Les deux hommes n’ont de commun que l’exercice du même métier: le journalisme d’opinion. A la différence près que, l’un, à savoir le chroniqueur saoudien Jamal Khassoggi, a été brutalement assassiné au sein du consulat de son pays à Istanbul. L’autre, Taoufik Bouachrine est le patron d’Akhbar Al Yaoum. Il a été arrêté, poursuivi et condamné à 12 ans de prison ferme pour des viols répétés et «abus de pouvoir à des fins sexuelles». Le tout documenté dans des vidéos qui en fournissent la preuve irréfutable.
Son procès en appel est ouvert depuis avril dernier et c’est sans doute la raison pour laquelle sa défense opère ces derniers jours des rapprochements pour le moins hasardeux entre les deux personnages. L’objectif n’est autre que de donner une dimension internationale à une affaire, celle de Taoufik Bouachrine, qui relève du droit commun régi par le code pénal marocain, avec des chefs d’inculpation bien précis: «traite d'êtres humains», «abus de pouvoir à des fins sexuelles», «viol et tentative de viol», et ce, envers huit plaignantes.
Nous apprenons ainsi, ce vendredi 17 mai, dans un communiqué édité par une obscure agence de communication que l'avocat britannique Rodney Dixon, conseil de Bouachrine, a saisi la rapporteuse spéciale de l'ONU sur les exécutions extrajudiciaires pour qu’elle prenne «connaissance des échanges entre le journaliste et son homologue saoudien, Jamal Khashoggi», assassiné en octobre 2018.

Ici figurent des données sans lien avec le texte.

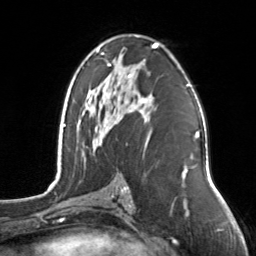
Breast MRI, one axial slice. Slice 81 of 126 in the series (ordered by position). Cropped to one breast. Dynamic contrast-enhanced series, time point 2 of 7 at this slice position (early post-contrast). 3 T. TE 1.7 ms, TR 4.6 ms. 256 × 256 image matrix, field of view 160 × 160 mm. Female patient.
Outlined on this slice (semi-automatic segmentation, software-assisted and operator-edited):
- enhancing-tissue mask used for the functional tumour volume (all voxels passing the contrast-enhancement thresholds inside the analysis volume; usually the tumour): bounding box [x1, y1, x2, y2] px = [96, 43, 158, 137]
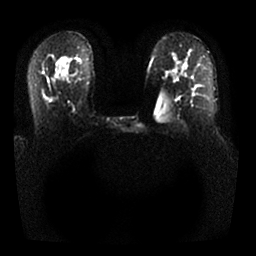
Breast MRI, one axial slice; slice 18 of 25 in the series (ordered by position); diffusion-weighted series; image 2 of 4 stored at this slice position (different b-values; order by instance number); 1.5 T; 4 mm slice thickness; 256 × 256 image matrix, field of view 350 × 350 mm. Female patient.
Structures marked on this image (outlined manually by an expert reader):
- tumour on diffusion-weighted imaging: box from (x=44, y=95) to (x=49, y=101) px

Lire aussi : Affaire Bouachrine: le «Me too» à géométrie variable de HRW
Dixon va plus loin en enjoignant à la rapporteuse de «demander aux autorités marocaines l'accès au téléphone» de son client. Il est ainsi «précisé» que dans un échange de messages entre octobre 2017 et janvier 2018, Khashoggi, qui se savait menacé, «avait appelé Taoufik Bouachrine à la plus grande prudence après ses articles sur Mohammed Ben Salmane», le prince héritier d'Arabie saoudite, lui recommandant d’éviter de se rendre en Arabie saoudite.
On ne saurait pas comment, mais d’après cet avocat britannique, «les messages contenus dans le téléphone [de Bouachrine, Ndlr] contribueraient à l'enquête menée par Agnès Callamard» sur la disparition de Khashoggi. Agnès Callamard étant la Rapporteure spéciale sur les exécutions extrajudiciaires, sommaires ou arbitraires au Haut Commissariat des Nations Unies aux droits de l'homme.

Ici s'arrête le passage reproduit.